Tot slot stelt de wet eisen aan verkopers op internet. De fractie van de PvdA staat daar achter, omdat deze eisen ervoor zorgen dat de consument weet bij wie hij iets koopt en onder welke voorwaarden. Wij hebben wel een amendement ingediend om de mogelijkheden voor consumenten te vergroten om van een contract af te komen als de aanbieder zich niet aan de regels heeft gehouden. Rest mij de vraag aan de minister of dit wetsvoorstel ook consumenten beschermt die via internet iets kopen in landen buiten de EU. Kan de minister daarop ingaan?

Voorzitter. Ik hoop u duidelijk gemaakt te hebben dat naar de mening van de fractie van de PvdA regelgeving voor internet moet bijdragen aan een betere bescherming voor consumenten en burgers. Bescherming van burgerrechten op internet is van groot belang. Zoals de babyboomers in de jaren zestig hebben gestreden voor individuele vrijheden zal ik strijden voor de rechten en vrijheden van de internetgeneratie.

De voorzitter:

Dit was de maidenspeech van de heer Van Dam van de fractie van de PvdA. Mijnheer Van Dam, ik heb als voorzitter met zeer veel interesse geluisterd naar uw citaat. Omdat u op 1 februari 1978 bent geboren, dus na 1977, kwalificeert u zichzelf als inderdaad tot de internetgeneratie behorend. Frappant daarbij is dat ik op het moment dat u geboren werd, al negen maanden Kamerlid was. Ik mag dus zeggen dat ik inderdaad van de babyboomgeneratie ben. Ik verzeker u dat wij geen volgzame generatie zijn, maar wel een generatie die tot oordelen is gemachtigd. Mijn oordeel is dat deze maidenspeech er een was die er zijn mag. Wij kunnen trots zijn dat wij u vandaag echt als nieuw Kamerlid hier mogen begroeten. Mijn hartelijke felicitaties.

De vergadering wordt enkele ogenblikken geschorst.

De heer Jan de Vries (CDA):

Voorzitter. Ik wens de heer Van Dam geluk met zijn maidenspeech. Ik ben dan wel van de generatie tussen de babyboom en internet, maar ik spiegel mij graag aan zijn generatie, zeker na deze inspirerende inbreng.

De CDA-fractie kan op hoofdlijnen het voorliggende wetsvoorstel steunen. Het wetsvoorstel beoogt te komen tot meer vertrouwen bij consumenten.
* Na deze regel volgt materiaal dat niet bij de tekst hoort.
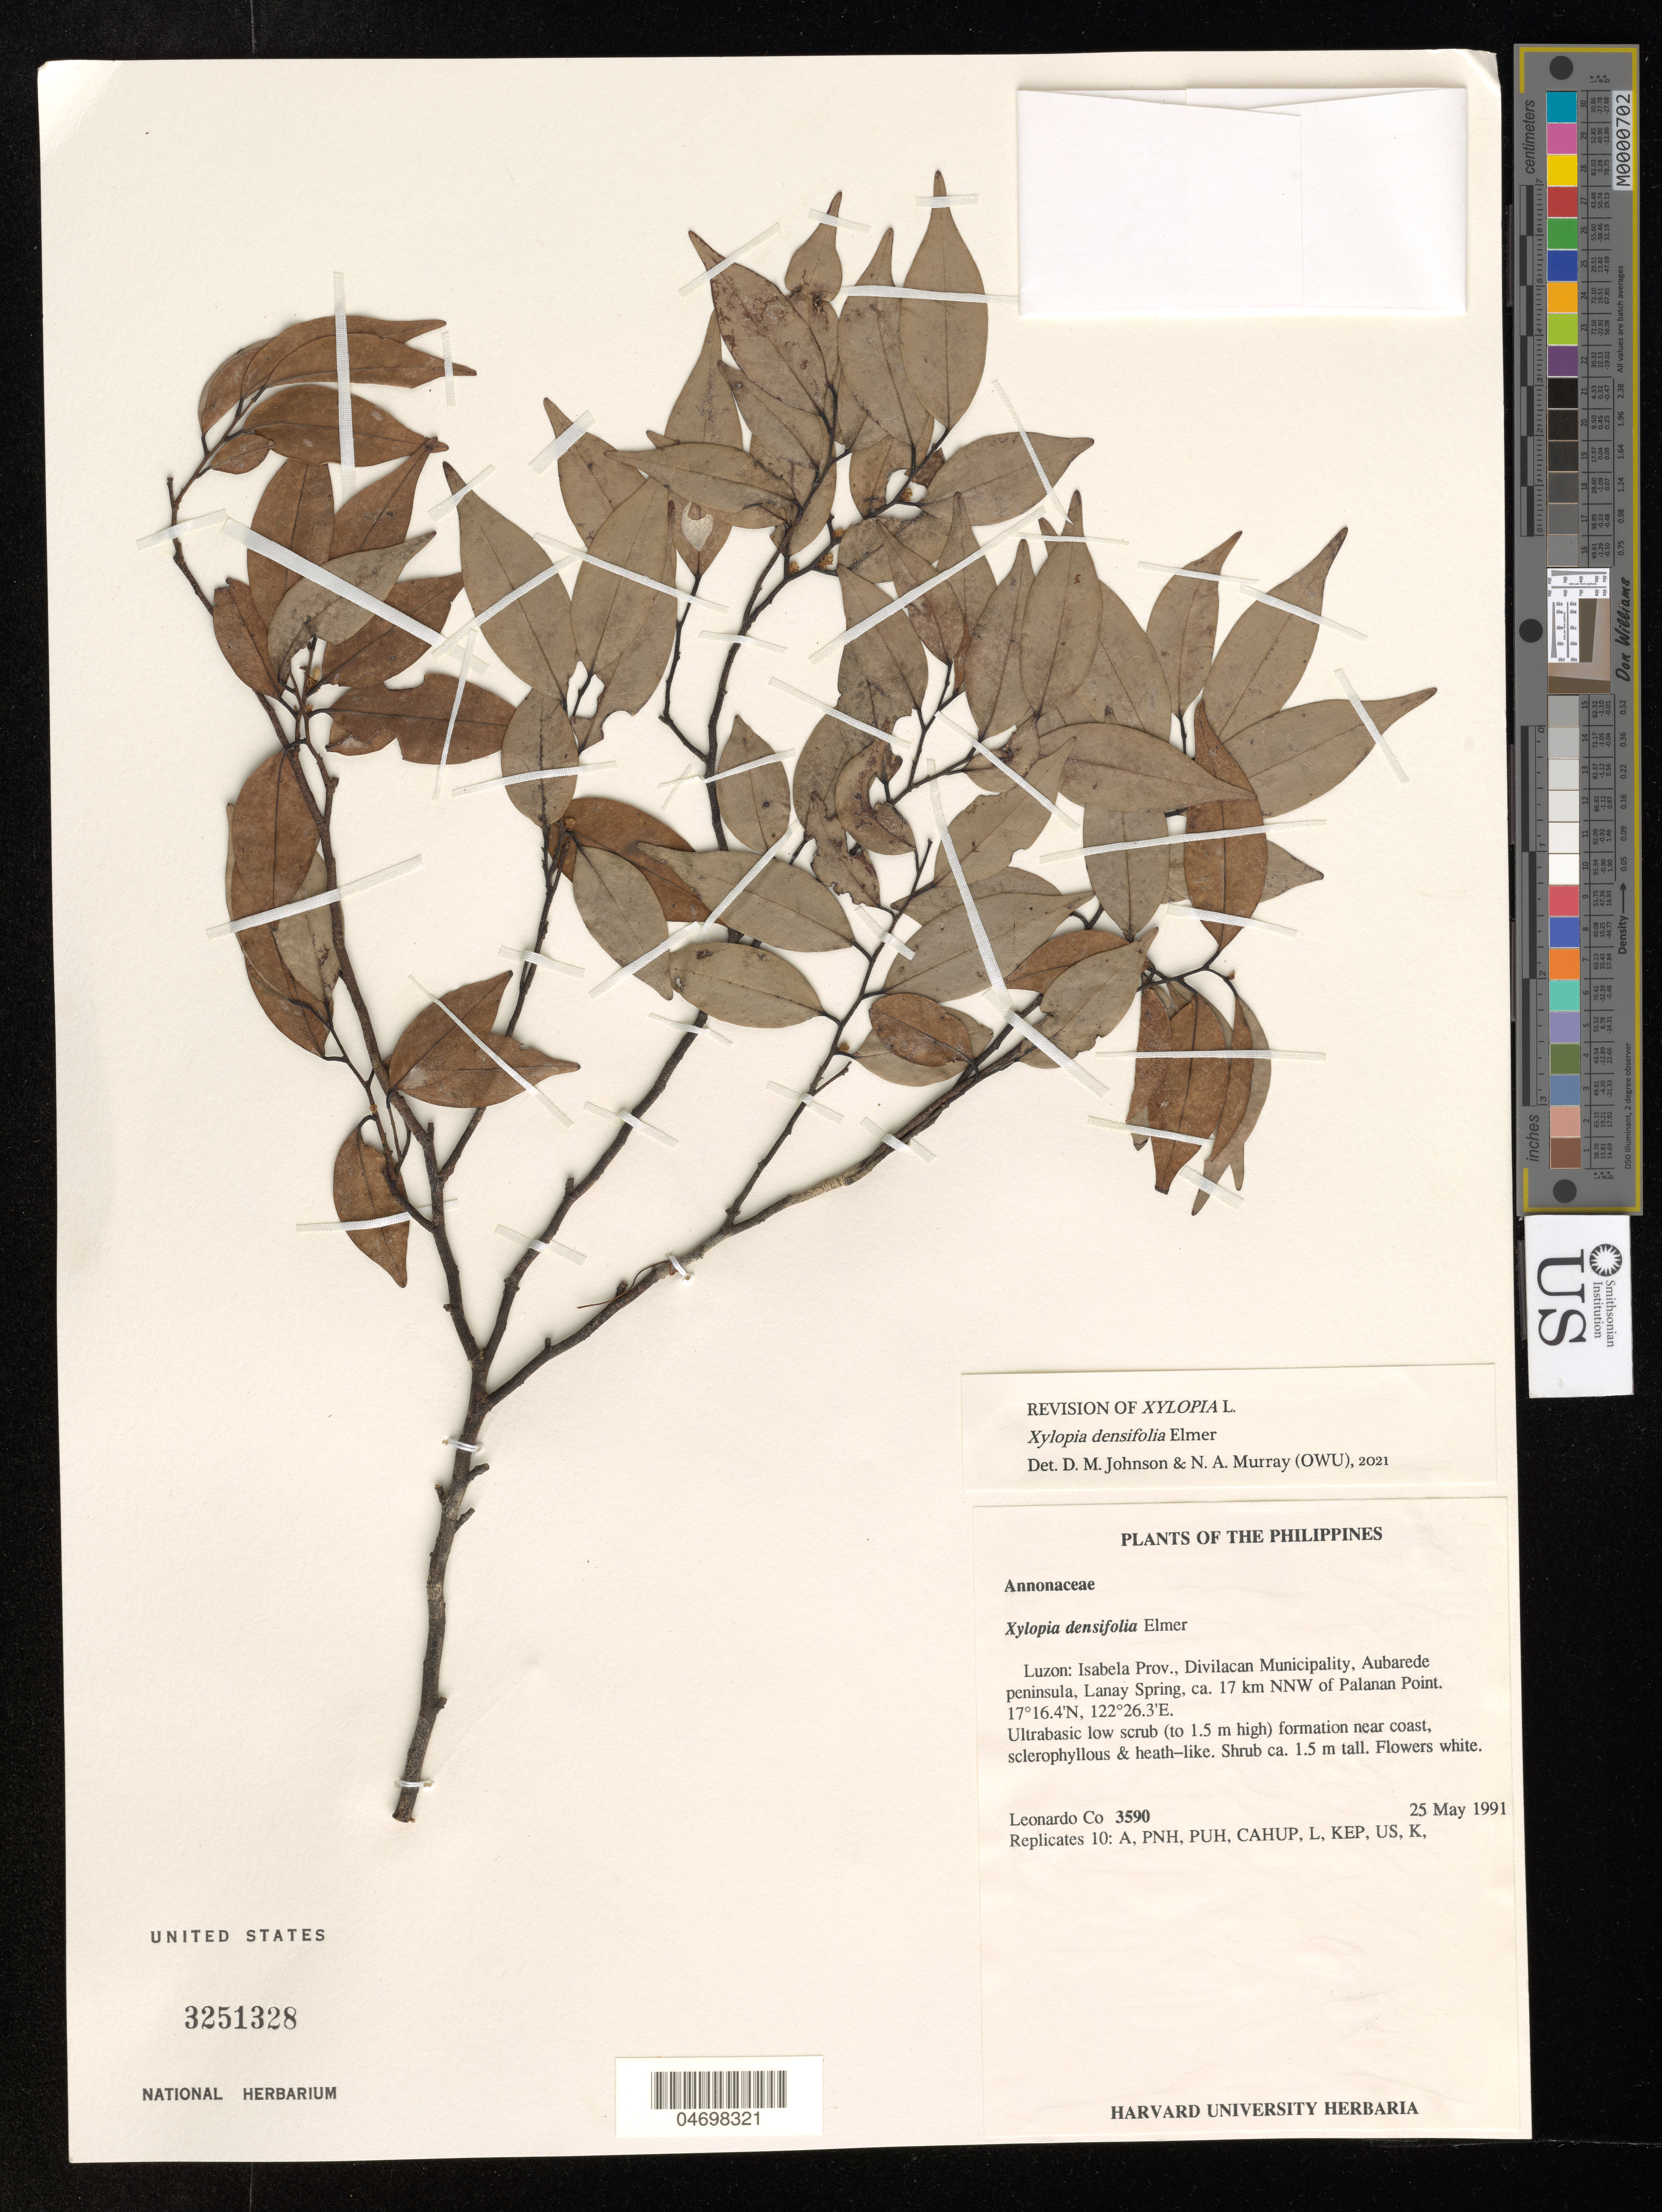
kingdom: Plantae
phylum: Tracheophyta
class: Magnoliopsida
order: Magnoliales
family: Annonaceae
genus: Xylopia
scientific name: Xylopia densifolia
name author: Elmer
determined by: Johnson, D. M.; Murray, N. A.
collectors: L. Co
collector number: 3590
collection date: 1991-05-25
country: Philippines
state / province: Central Luzon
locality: Luzon: Isabela Prov., Divilacan Municipality, Aubarede peninsula (W side, facing Bicobian), Salniwan Spring, ca. 17 km NNW of Palanan Point, open area near coast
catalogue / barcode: US 3251328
De heer Van Dam sprak daar ook al over. Het wetsvoorstel biedt tegelijkertijd de noodzakelijke vrijheid voor de elektronische handel. Elektronische handel via internet, i-mote, sms, noem maar op, is enorm in ontwikkeling en neemt ook toe in economisch belang. Dat bleek deze week uit een ANP-bericht dat Nederlanders in de eerste helft van dit jaar voor 575 mln euro spullen via het internet hebben besteld. Dat is alweer 36% meer dan in de eerste helft van 2002. Dat zegt wel iets over de ontwikkeling en volgens mij stemmen wij daarom vandaag over dit wetsvoorstel. De ontwikkelingen staan niet stil en daarom is ook een technologieonafhankelijke wetgeving gewenst. Dit wetsvoorstel voorziet daarin. Tegelijkertijd beseffen wij dat dit waarschijnlijk niet het laatste wetsvoorstel over de elektronische handel is dat wij behandelen.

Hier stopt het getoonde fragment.